▶ **REQUIREMENT**
Omit the images, then output each of the records below exactly.
Start of MATERIAL FOR THIS EXERCISE
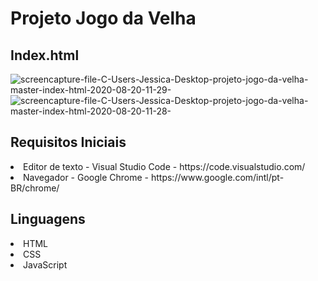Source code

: <h1>Projeto Jogo da Velha</h1>

<h2> Index.html </h2>
<img src="https://i.ibb.co/D4RpHrh/screencapture-file-C-Users-Jessica-Desktop-projeto-jogo-da-velha-master-index-html-2020-08-20-11-29.png" alt="screencapture-file-C-Users-Jessica-Desktop-projeto-jogo-da-velha-master-index-html-2020-08-20-11-29-" border="0">
<img src="https://i.ibb.co/h7WpJ5g/screencapture-file-C-Users-Jessica-Desktop-projeto-jogo-da-velha-master-index-html-2020-08-20-11-28.png" alt="screencapture-file-C-Users-Jessica-Desktop-projeto-jogo-da-velha-master-index-html-2020-08-20-11-28-" border="0">
<h2> Requisitos Iniciais </h2>
<li> Editor de texto - Visual Studio Code - https://code.visualstudio.com/</li>
<li> Navegador - Google Chrome - https://www.google.com/intl/pt-BR/chrome/</li>

<h2> Linguagens </h2>
<li> HTML </li>
<li> CSS </li>
<li> JavaScript </li>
End of MATERIAL FOR THIS EXERCISE
▶ **SOLUTION TO THE PROBLEM**
Source code

: <h1>Projeto Jogo da Velha</h1>

<h2> Index.html </h2>
<img src="https://i.ibb.co/D4RpHrh/screencapture-file-C-Users-Jessica-Desktop-projeto-jogo-da-velha-master-index-html-2020-08-20-11-29.png" alt="screencapture-file-C-Users-Jessica-Desktop-projeto-jogo-da-velha-master-index-html-2020-08-20-11-29-" border="0">
<img src="https://i.ibb.co/h7WpJ5g/screencapture-file-C-Users-Jessica-Desktop-projeto-jogo-da-velha-master-index-html-2020-08-20-11-28.png" alt="screencapture-file-C-Users-Jessica-Desktop-projeto-jogo-da-velha-master-index-html-2020-08-20-11-28-" border="0">
<h2> Requisitos Iniciais </h2>
<li> Editor de texto - Visual Studio Code - https://code.visualstudio.com/</li>
<li> Navegador - Google Chrome - https://www.google.com/intl/pt-BR/chrome/</li>

<h2> Linguagens </h2>
<li> HTML </li>
<li> CSS </li>
<li> JavaScript </li>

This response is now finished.